Persisting deltas instead of base64 for optimization

I’m currently storing base64 representation in my db. The base64 doc size is significantly larger (e.g. 10x) than the simple delta representation. I can reduce the base64 size by converting to deltas and creating a new doc, but even then the base64 size is still larger (e.g. 1.5x) than the delta.

If I’m already going thru the process of converting my base64 to deltas (to reduce the size), I’m thinking I might as well store the stringify version to the db. I understand the base64 is preferred for transport, so I would still need to convert the deltas back to base64 when retrieving the document.

The benefit of storing deltas are: 1) smaller size 2) readability

My process would change from:

  1. running cleanDoc below before storing a base64 doc

to:

  1. running convertBase64toDelta when I received a base64 doc

  2. running convertDeltaToBase64 when I retrieve the deltas from the db.

From a server cpu processing time, I think it’s somewhat of a wash. Right?

Am I missing something? Is there any reason to store the base64 version?

   function convertBase64toDelta(ydocBase64: string): string {
        const yDoc = new Y.Doc();
        Y.applyUpdate(yDoc, toUint8Array(ydocBase64));
        return yDoc.getText().toDelta();
    }

   function convertDeltaToBase64(delta: any): string {
        const yDoc = new Y.Doc();
        yDoc.getText().applyDelta(delta);
        const unit8Array = Y.encodeStateAsUpdate(yDoc);
        return fromUint8Array(unit8Array);
    }

   function cleanDoc(ydocBase64: string): string {
        const yDoc = new Y.Doc();
        Y.applyUpdate(yDoc, toUint8Array(ydocBase64));
        const docDeltas = yDoc.getText().toDelta();
        const yDoc2 = new Y.Doc();  //redundant but necessary
        yDoc2.getText().applyDelta(docDeltas);
        const unit8Array = Y.encodeStateAsUpdate(yDoc2);
        return fromUint8Array(unit8Array);
    }

Hi @mattch,

You can certainly convert the Yjs document to the delta format forth and back. However, the delta doesn’t retain editing history.

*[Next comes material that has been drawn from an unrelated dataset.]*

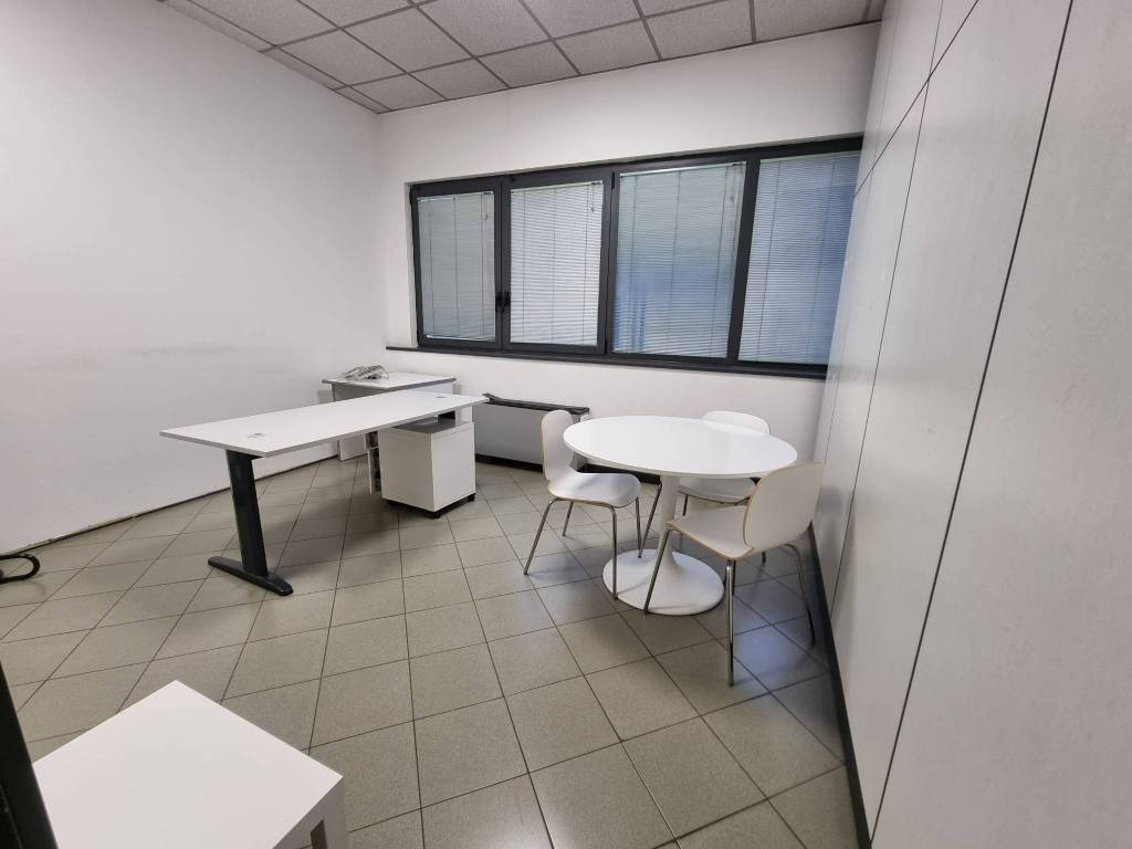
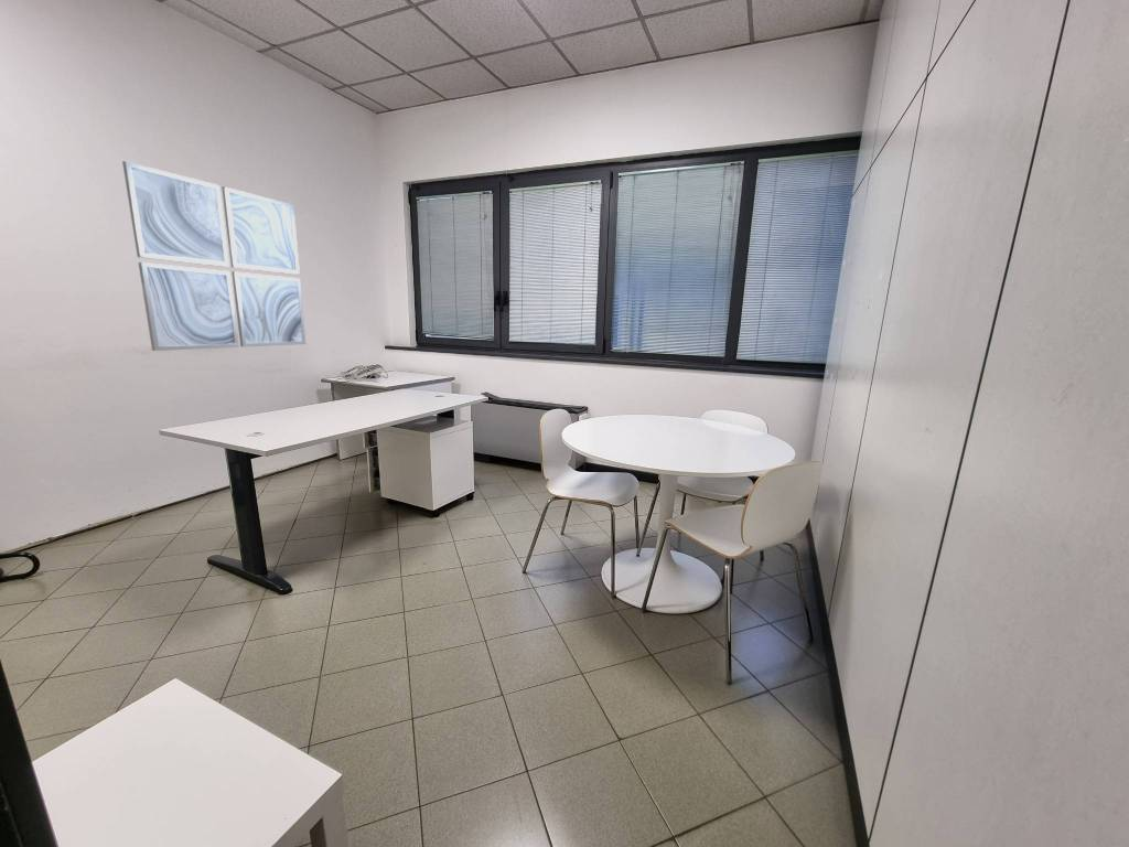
+ wall art [121,160,307,352]
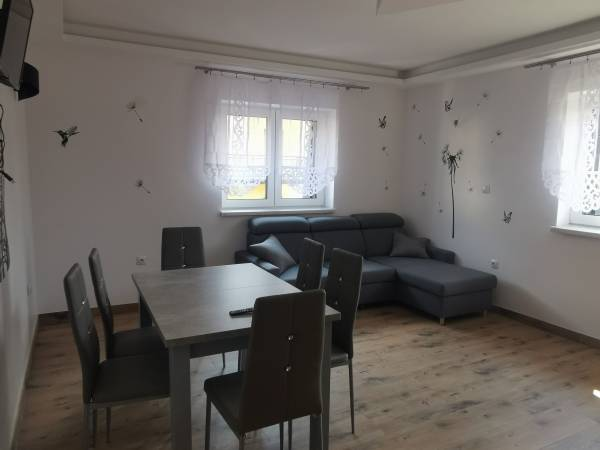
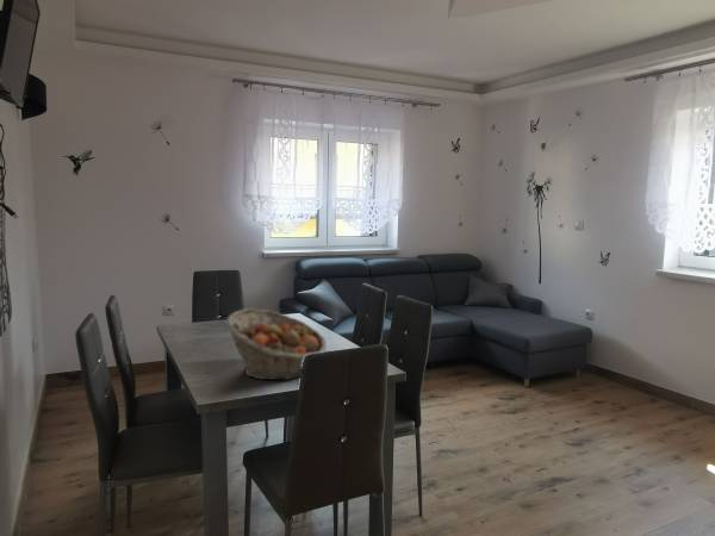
+ fruit basket [224,307,328,381]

Clients that store the old Yjs update will basically duplicate content or overwrite changes once they sync with the server.

You can avoid a lot of nasty issues by simply storing the Yjs update in the database.

The recommended way to transport & store updates is in the original binary format. If you must, you can use base64, although it is fairly inefficient to do so. It is not recommended to store the delta as it doesn’t retain the editing history, and Yjs won’t be able to merge conflicts anymore.

The v2 update format is more efficient, although IMHO, upgrading to v2 is not worth the effort yet. GitHub - yjs/yjs: Shared data types for building collaborative software

Thanks @dmonad! That’s a good point. I don’t currently support offline mode so losing the history is not an issue, but I kinda like the idea of saving binary updates. Currently, I save the binary updates between the bindState and writeState, and merge them before storing them.

It’s not just about offline support. Sometimes clients will just disconnect for a few seconds (or after closing the laptop lid for a few hours / days). So in any case, I recommend to store the Yjs document whenever possible.

Got it, Thanks, again @dmonad.